Yes, but the existing code in src/display/canvas.js, as linked above, should already be able to handle that case by waiting for the dependency before drawing starts.

Maybe we could just send the dependency before sending the paintImageXObject. Wdyt ?

Sorry, but that sounds like a hack and we really need to figure out and fix the "real" error here.

calixteman commented 2 weeks ago

I don't think it's a hack. We send the draw instruction: https://github.com/mozilla/pdf.js/blob/06800cd966111f7262d3334dfb68c3765bc92740/src/core/evaluator.js#L798 and then we send the dependency few lines after: https://github.com/mozilla/pdf.js/blob/06800cd966111f7262d3334dfb68c3765bc92740/src/core/evaluator.js#L868

and in the main thread we're executing the draw instruction, but the dependency message is still waiting in worker message queue. From my pov, the dependency should be always sent before the drawing instruction in order to make sure it's here before using it.

calixteman commented 2 weeks ago

All the message queue is drained before the execution of micro/macro tasks in the main thread. So if the messages with draw instruction and dependency are in the same chunk, whatever the order is, then they will be treated before drawing, consequently the dependency is there when the paintImage wants to get it. But if they aren't in the same chunk, then drawing is executed before the dependency message has been treated.

Snuffleupagus commented 2 weeks ago

From my pov, the dependency should be always sent before the drawing instruction in order to make sure it's here before using it.

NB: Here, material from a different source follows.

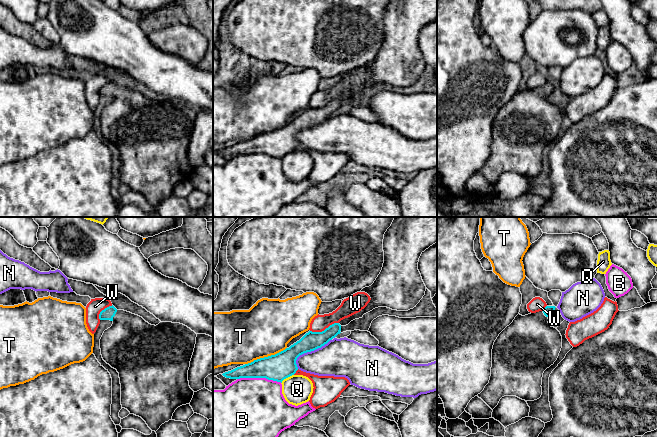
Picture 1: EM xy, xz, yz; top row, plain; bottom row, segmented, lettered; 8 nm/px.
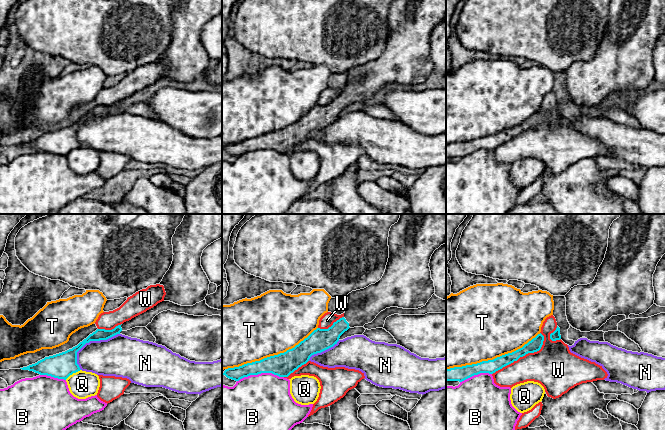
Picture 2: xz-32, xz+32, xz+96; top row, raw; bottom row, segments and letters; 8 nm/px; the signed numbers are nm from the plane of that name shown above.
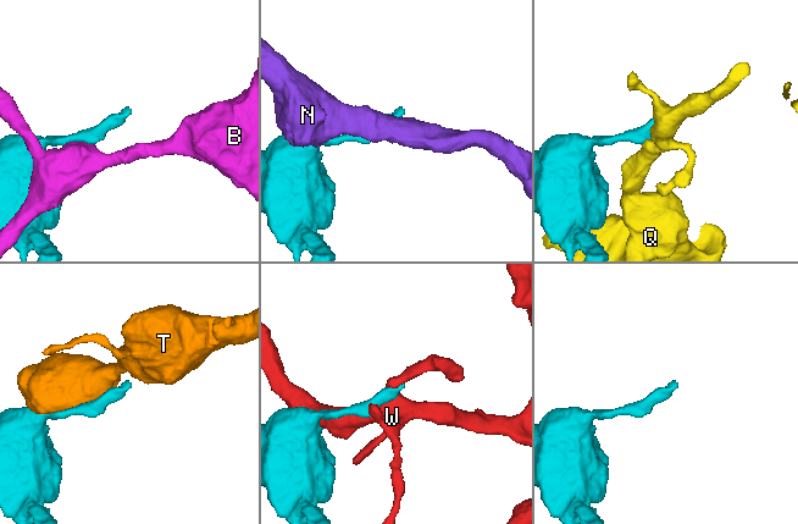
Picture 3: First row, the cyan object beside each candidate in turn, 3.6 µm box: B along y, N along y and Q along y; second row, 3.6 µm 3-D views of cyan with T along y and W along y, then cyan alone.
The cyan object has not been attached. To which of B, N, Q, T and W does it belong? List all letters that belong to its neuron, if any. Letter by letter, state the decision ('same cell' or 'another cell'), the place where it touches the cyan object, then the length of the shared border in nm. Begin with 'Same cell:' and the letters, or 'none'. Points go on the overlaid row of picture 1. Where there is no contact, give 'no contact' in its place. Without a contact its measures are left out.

But then you block further worker-thread parsing on the image-data being completely decoded, and the point of the canvas.js code is to not have to do that. Besides, I now think that I know what the "real" culprit is and I've got a tentative patch...

Edit: Basically, this is my fault; sorry about that!

timvandermeij commented 2 weeks ago

Thank you both for helping out with this! I like how all the puzzle pieces combined helped to solve the issue really quickly, since given how intermittent this was I was initially a bit afraid that this was going to be a time-consuming one to track down.